• _Exercise_
Reproduce the entries below character for character.

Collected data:
══════════

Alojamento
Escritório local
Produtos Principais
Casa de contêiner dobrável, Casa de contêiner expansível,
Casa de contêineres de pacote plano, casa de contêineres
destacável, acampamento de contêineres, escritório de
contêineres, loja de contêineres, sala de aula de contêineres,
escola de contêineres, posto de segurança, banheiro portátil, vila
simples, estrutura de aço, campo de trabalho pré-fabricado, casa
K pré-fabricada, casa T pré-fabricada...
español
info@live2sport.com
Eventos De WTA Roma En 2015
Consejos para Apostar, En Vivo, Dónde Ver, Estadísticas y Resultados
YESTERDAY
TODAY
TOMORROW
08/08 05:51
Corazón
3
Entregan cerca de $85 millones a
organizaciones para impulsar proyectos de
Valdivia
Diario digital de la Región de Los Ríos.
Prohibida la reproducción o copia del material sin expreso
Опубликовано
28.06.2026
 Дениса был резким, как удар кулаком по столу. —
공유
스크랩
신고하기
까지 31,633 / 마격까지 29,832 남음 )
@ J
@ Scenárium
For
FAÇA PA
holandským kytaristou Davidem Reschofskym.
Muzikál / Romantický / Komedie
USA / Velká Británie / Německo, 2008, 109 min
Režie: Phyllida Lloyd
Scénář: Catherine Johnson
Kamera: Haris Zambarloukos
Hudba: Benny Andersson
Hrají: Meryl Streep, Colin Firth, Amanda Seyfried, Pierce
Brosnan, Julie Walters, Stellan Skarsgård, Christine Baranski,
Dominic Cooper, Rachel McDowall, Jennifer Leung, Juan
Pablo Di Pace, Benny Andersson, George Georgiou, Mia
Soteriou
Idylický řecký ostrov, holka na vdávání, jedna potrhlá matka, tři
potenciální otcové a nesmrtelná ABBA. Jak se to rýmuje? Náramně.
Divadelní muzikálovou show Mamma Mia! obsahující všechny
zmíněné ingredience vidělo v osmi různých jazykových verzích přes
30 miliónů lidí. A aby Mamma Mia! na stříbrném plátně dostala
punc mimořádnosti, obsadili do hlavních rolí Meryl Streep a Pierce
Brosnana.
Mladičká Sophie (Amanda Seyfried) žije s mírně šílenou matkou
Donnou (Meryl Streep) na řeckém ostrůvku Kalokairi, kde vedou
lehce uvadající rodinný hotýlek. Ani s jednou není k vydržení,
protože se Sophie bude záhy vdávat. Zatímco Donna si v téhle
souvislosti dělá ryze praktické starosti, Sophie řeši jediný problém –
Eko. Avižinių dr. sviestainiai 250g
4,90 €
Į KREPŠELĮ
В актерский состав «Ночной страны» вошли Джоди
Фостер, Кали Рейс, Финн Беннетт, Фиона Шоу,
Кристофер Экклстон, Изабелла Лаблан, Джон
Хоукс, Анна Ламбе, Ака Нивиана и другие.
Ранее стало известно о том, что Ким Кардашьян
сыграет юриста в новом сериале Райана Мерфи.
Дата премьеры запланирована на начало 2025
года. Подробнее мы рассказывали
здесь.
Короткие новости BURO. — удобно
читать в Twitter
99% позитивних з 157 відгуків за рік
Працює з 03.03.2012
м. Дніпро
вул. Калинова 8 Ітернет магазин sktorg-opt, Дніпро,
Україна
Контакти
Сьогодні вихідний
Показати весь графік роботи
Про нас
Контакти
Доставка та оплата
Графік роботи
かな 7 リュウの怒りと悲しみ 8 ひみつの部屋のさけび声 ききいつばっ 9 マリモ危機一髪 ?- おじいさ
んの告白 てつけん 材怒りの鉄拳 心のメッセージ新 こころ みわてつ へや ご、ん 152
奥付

══════════

• _Final answer_
Alojamento
Escritório local
Produtos Principais
Casa de contêiner dobrável, Casa de contêiner expansível,
Casa de contêineres de pacote plano, casa de contêineres
destacável, acampamento de contêineres, escritório de
contêineres, loja de contêineres, sala de aula de contêineres,
escola de contêineres, posto de segurança, banheiro portátil, vila
simples, estrutura de aço, campo de trabalho pré-fabricado, casa
K pré-fabricada, casa T pré-fabricada...
español
info@live2sport.com
Eventos De WTA Roma En 2015
Consejos para Apostar, En Vivo, Dónde Ver, Estadísticas y Resultados
YESTERDAY
TODAY
TOMORROW
08/08 05:51
Corazón
3
Entregan cerca de $85 millones a
organizaciones para impulsar proyectos de
Valdivia
Diario digital de la Región de Los Ríos.
Prohibida la reproducción o copia del material sin expreso
Опубликовано
28.06.2026
 Дениса был резким, как удар кулаком по столу. —
공유
스크랩
신고하기
까지 31,633 / 마격까지 29,832 남음 )
@ J
@ Scenárium
For
FAÇA PA
holandským kytaristou Davidem Reschofskym.
Muzikál / Romantický / Komedie
USA / Velká Británie / Německo, 2008, 109 min
Režie: Phyllida Lloyd
Scénář: Catherine Johnson
Kamera: Haris Zambarloukos
Hudba: Benny Andersson
Hrají: Meryl Streep, Colin Firth, Amanda Seyfried, Pierce
Brosnan, Julie Walters, Stellan Skarsgård, Christine Baranski,
Dominic Cooper, Rachel McDowall, Jennifer Leung, Juan
Pablo Di Pace, Benny Andersson, George Georgiou, Mia
Soteriou
Idylický řecký ostrov, holka na vdávání, jedna potrhlá matka, tři
potenciální otcové a nesmrtelná ABBA. Jak se to rýmuje? Náramně.
Divadelní muzikálovou show Mamma Mia! obsahující všechny
zmíněné ingredience vidělo v osmi různých jazykových verzích přes
30 miliónů lidí. A aby Mamma Mia! na stříbrném plátně dostala
punc mimořádnosti, obsadili do hlavních rolí Meryl Streep a Pierce
Brosnana.
Mladičká Sophie (Amanda Seyfried) žije s mírně šílenou matkou
Donnou (Meryl Streep) na řeckém ostrůvku Kalokairi, kde vedou
lehce uvadající rodinný hotýlek. Ani s jednou není k vydržení,
protože se Sophie bude záhy vdávat. Zatímco Donna si v téhle
souvislosti dělá ryze praktické starosti, Sophie řeši jediný problém –
Eko. Avižinių dr. sviestainiai 250g
4,90 €
Į KREPŠELĮ
В актерский состав «Ночной страны» вошли Джоди
Фостер, Кали Рейс, Финн Беннетт, Фиона Шоу,
Кристофер Экклстон, Изабелла Лаблан, Джон
Хоукс, Анна Ламбе, Ака Нивиана и другие.
Ранее стало известно о том, что Ким Кардашьян
сыграет юриста в новом сериале Райана Мерфи.
Дата премьеры запланирована на начало 2025
года. Подробнее мы рассказывали
здесь.
Короткие новости BURO. — удобно
читать в Twitter
99% позитивних з 157 відгуків за рік
Працює з 03.03.2012
м. Дніпро
вул. Калинова 8 Ітернет магазин sktorg-opt, Дніпро,
Україна
Контакти
Сьогодні вихідний
Показати весь графік роботи
Про нас
Контакти
Доставка та оплата
Графік роботи
かな 7 リュウの怒りと悲しみ 8 ひみつの部屋のさけび声 ききいつばっ 9 マリモ危機一髪 ?- おじいさ
んの告白 てつけん 材怒りの鉄拳 心のメッセージ新 こころ みわてつ へや ご、ん 152
奥付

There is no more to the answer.